Invisible Men: the Immortal Genius of Ralph Ellison 2018-03-06T00:11:32-04:00

Read Invisible Man.

Not the HG Wells sort-of-good book, but the work of an authentic American genius: Ralph Ellison. The book has the mythic truth of Steinbeck’s East of Eden and humor that makes Twain’s  Huck Finn seem childish.

This is the great American novel, the only completed novel of a genius. As he became an educator and wrote in different genres, there must have been pressure to produce another novel quickly. As the sad case of Harper Lee demonstrates, we can be glad that he resisted, though the often brilliant pieces of his second novel, a book never finished, shows that he did not write another novel because he somehow suddenly lacked the ability to do so. He just never finished what he wanted to say and so never published a half-digested thought.  There is value in reading unifinished tales, but as Tolkien’s estate proves almost yearly, they are unfinished. We find gems, wish for more, but even the gems lack the final polish the great writer would have provided.

There is no possibility to give a summary of a book that contains characters ala Dickens and a portrait of a young man who seems to have lived through all the possibilities of pre- and post- World War II America. If TS Eliot could have written a great novel, ‘tis this.

So what did I learn this time through the book?

Charles Johnson notes in his preface to my edition (Modern Library) that the metaphor of being an “invisible man” is now common. That’s too bad. Why? I cannot be invisible in America in the same way that Ellison’s central character is. The majority culture will always have advantages, but combine those advantages with centuries of race-based slavery and Jim Crow and there is a unique invisibility to African-American persons.

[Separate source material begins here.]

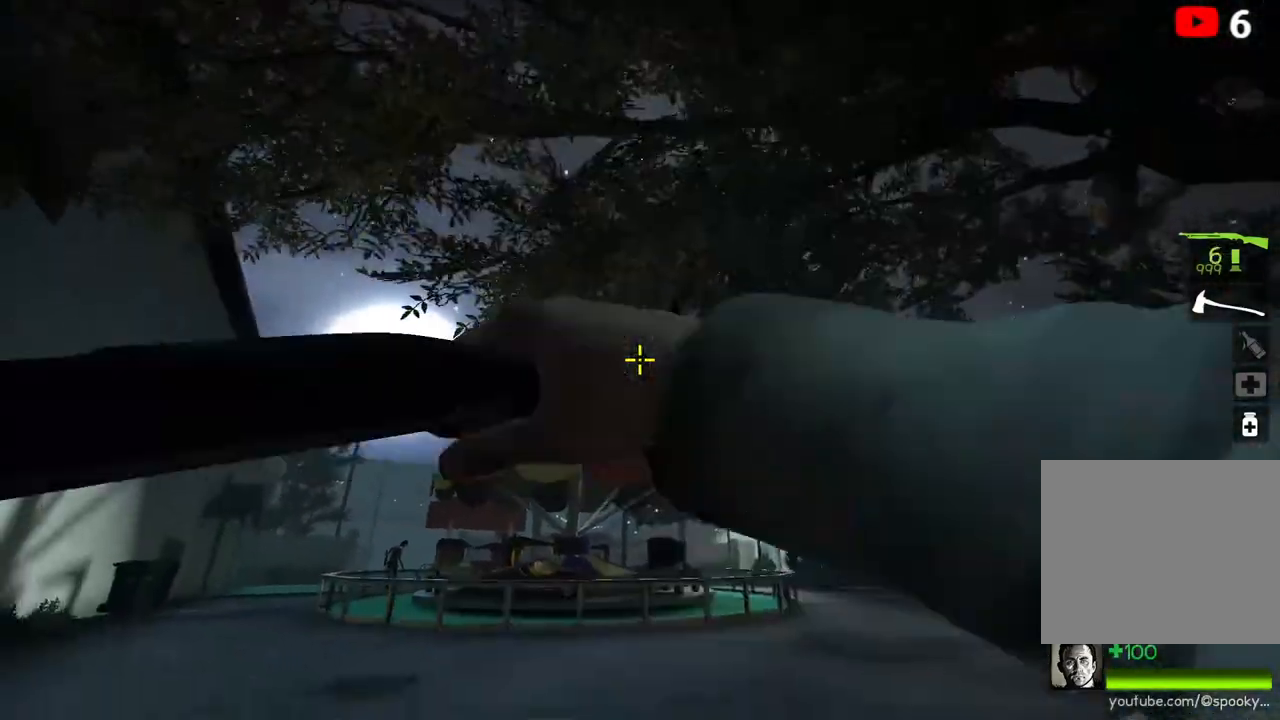
{"keys": ["a", "w"], "events": [[300, "w", "down"], [317, "d", "up"], [450, "a", "down"]]}
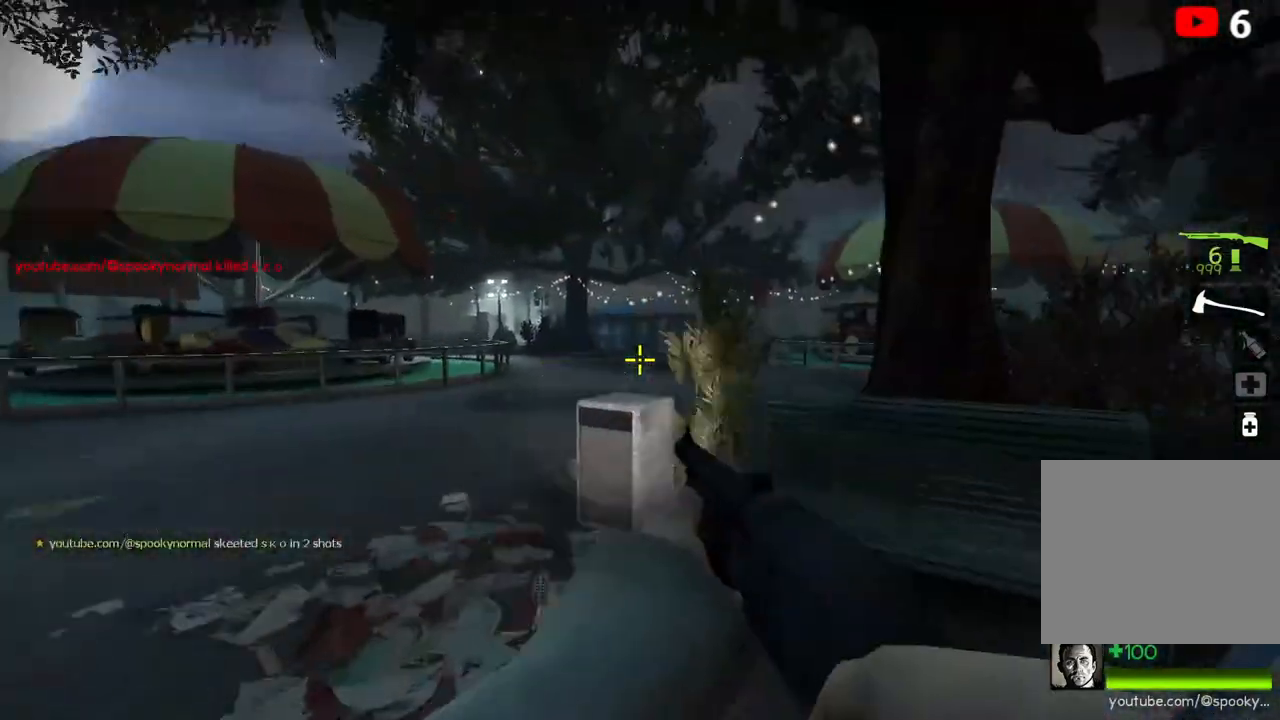
{"keys": [], "events": [[150, "a", "up"], [400, "space", "down"], [433, "w", "up"], [500, "space", "up"]]}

Second, the central character of the novel has some early success. He gets a college scholarship, for example. He has chances and choices many people around him do not have. This is not enough. External success is not enough if “winning” or finding a place requires warping your soul and losing your identity. The novel begins with a death bed description of life from the grandfather that permeates the book.

“Son, after I’m gone I want you to keep up the good fight. I never told you, but our life a war and I have been a traitor all my born days, a spy in the enemy’s country ever since I gave up my gun back in the Reconstruction. Live with your head in the lion’s mouth. I want you to overcome ‘em with yeses, undermine ‘em with grins, agree ‘em to death and destruction, let ‘em swoller you till they vomit or bust wide open.”

This truth, if it is the truth, of how the invisible man must live warps any material success. What does it profit a man to gain the whole world and lose his name or self?

Finally, say what you wish about the Tuskegee Institute, but Ralph Ellison’s three years there left him incredibly well read. This is a novel by a young man critical (though not totally so of historically Black colleges), but the book is also critical of the critics and does not show any better options. Say what you will, but reading helps, at least a bit, if only giving a man the vocabulary to describe the failures. Education works, even when it is hobbled by patronizing donors and wicked social systems.